- **Assigned task**
The lines from the top of the data down to the line with "451227 | 641 |" should be repeated exactly, both ends included.

[Collected data]
# # # # # # #

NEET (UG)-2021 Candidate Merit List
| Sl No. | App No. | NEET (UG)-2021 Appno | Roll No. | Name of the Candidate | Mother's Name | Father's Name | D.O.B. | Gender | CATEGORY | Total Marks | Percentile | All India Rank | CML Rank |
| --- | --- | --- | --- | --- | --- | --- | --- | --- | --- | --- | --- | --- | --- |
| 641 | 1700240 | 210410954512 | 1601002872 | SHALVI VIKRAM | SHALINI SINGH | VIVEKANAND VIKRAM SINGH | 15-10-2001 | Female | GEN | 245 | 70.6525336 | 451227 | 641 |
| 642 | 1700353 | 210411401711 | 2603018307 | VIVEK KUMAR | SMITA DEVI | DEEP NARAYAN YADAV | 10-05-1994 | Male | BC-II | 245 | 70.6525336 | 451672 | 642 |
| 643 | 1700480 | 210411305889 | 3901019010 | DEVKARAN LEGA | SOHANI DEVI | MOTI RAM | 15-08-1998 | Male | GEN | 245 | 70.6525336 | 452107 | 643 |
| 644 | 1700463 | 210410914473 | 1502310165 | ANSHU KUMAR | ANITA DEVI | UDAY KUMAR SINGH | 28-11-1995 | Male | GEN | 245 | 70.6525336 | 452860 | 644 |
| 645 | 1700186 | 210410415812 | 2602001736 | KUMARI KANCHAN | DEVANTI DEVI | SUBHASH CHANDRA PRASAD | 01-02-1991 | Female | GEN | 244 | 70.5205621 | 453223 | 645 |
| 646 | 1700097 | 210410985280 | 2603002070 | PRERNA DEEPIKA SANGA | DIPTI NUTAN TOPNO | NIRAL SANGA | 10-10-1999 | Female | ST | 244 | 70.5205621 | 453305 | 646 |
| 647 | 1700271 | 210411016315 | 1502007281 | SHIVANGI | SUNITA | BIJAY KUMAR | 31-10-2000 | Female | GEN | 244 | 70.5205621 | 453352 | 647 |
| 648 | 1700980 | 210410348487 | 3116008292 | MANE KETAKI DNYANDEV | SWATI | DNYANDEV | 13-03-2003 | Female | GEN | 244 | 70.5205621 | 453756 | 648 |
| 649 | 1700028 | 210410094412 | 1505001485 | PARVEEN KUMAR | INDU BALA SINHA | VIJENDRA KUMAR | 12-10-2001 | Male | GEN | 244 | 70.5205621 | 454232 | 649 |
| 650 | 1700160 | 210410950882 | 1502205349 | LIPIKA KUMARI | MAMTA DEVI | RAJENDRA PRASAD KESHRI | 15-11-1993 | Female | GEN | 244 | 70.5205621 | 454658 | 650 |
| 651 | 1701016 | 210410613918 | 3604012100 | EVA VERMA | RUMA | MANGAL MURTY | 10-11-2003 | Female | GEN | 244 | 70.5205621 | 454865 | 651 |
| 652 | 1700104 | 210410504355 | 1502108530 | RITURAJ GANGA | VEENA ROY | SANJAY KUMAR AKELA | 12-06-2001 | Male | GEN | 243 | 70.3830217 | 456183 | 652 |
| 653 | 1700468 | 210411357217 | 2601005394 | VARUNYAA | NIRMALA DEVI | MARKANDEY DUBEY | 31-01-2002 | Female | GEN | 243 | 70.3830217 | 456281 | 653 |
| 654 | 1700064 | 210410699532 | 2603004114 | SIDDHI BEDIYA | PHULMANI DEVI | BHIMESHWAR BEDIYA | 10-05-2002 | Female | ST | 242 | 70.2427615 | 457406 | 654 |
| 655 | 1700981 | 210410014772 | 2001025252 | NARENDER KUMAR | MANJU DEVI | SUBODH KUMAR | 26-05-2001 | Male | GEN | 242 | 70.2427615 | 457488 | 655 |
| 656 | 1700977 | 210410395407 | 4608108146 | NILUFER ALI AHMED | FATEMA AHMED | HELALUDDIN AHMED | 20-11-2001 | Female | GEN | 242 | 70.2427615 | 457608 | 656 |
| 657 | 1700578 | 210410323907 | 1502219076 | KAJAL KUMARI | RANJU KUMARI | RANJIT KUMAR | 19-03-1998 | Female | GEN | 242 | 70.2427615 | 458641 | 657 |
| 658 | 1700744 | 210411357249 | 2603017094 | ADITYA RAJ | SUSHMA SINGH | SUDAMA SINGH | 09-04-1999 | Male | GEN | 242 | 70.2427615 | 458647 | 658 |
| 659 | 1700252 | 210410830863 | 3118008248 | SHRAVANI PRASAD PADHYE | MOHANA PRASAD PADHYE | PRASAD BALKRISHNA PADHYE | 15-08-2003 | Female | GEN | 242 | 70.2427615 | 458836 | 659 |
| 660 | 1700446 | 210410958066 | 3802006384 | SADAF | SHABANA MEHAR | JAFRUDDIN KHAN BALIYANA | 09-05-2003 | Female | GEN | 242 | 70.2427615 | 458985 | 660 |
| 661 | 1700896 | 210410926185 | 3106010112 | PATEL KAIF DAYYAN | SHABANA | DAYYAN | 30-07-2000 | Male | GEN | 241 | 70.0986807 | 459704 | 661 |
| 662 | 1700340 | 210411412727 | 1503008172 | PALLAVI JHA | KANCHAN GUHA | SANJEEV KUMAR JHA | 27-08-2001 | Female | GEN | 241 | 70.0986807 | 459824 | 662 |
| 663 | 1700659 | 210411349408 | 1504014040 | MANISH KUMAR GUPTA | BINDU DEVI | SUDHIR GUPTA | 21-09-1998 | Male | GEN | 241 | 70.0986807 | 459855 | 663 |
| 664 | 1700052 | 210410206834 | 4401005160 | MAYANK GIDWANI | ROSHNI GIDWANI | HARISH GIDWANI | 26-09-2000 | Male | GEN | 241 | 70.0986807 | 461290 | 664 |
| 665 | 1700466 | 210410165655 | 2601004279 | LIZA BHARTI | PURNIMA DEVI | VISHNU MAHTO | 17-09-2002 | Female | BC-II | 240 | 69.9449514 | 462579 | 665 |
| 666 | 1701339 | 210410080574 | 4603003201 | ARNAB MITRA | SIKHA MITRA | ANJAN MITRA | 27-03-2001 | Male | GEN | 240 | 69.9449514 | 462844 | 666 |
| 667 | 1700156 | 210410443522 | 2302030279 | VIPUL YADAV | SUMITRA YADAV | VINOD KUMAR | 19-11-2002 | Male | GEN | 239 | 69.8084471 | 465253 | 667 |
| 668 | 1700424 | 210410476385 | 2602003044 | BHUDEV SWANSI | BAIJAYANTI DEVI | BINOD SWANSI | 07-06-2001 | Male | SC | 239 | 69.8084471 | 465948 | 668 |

# # # # # # #

- **Solution below**
NEET (UG)-2021 Candidate Merit List
| Sl No. | App No. | NEET (UG)-2021 Appno | Roll No. | Name of the Candidate | Mother's Name | Father's Name | D.O.B. | Gender | CATEGORY | Total Marks | Percentile | All India Rank | CML Rank |
| --- | --- | --- | --- | --- | --- | --- | --- | --- | --- | --- | --- | --- | --- |
| 641 | 1700240 | 210410954512 | 1601002872 | SHALVI VIKRAM | SHALINI SINGH | VIVEKANAND VIKRAM SINGH | 15-10-2001 | Female | GEN | 245 | 70.6525336 | 451227 | 641 |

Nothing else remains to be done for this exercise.